In a project called Supporting Our Ladies and Reducing Stress to prevent preterm birth (or SOLARS), Chambers and co-PI, Anu Manchikanti Gómez, PhD, are using that model. They’re asking potentially childbearing Black and Latinx people to contribute survey and specimen data to help uncover how racism and other stressors get under the skin to contribute to preterm birth. Study participants are involved in data collection, analysis and dissemination of the findings.

Chambers is also partnering with Black women to develop a conceptual framework of structural racism. In a paper under review, women enumerated nine forms of structural racism. These include the usual suspects: discrimination in housing and health care and disproportionate policing. The study also generated the novel idea of “hidden resources” – existing services and resources in which Black women are not encouraged to participate. Chambers is also leveraging the areas of structural racism to work with women to develop policy recommendations on how to dismantle structural racism in their communities.

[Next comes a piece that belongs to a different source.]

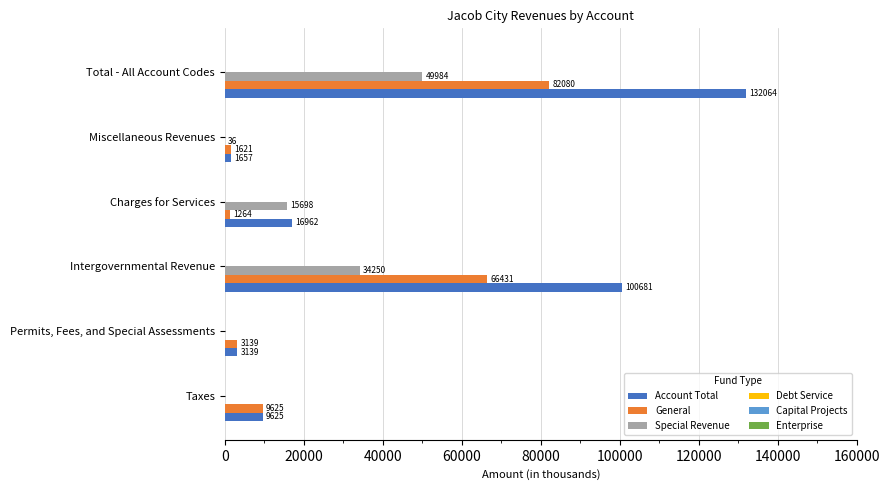

What is the sum of all Account Total values?

264128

Looking at the numbers reflecting that white women are far more likely to have at-home births, one would likely hypothesize that education and insurance – both measurable – were the drivers. But Chambers recalls that one participant told her she wanted to have her child at home but was afraid that if something went wrong, she would be blamed and lose custody of her child. Disproportionate policing, a feature of structural racism, is part of the equation. This heartbreaking anecdote hints at the extent to which racism factors into Black women’s determinants of health.

Chambers is already at work, in her K-grant project, on one arena of racism that hits close to home: health care. Black women are identifying characteristics of supportive and inadequate prenatal care; Chambers is asking clinicians who provide prenatal care to recall instances of racism they have witnessed and propose solutions. Chambers will develop training modules for clinicians that support effective interventions to improve racial equity.

“We work at UCSF – we have the opportunity to change medical systems. We get to help inform what policies are implemented within those spaces, particularly if we have scientific evidence to show that it improves outcomes,” she said.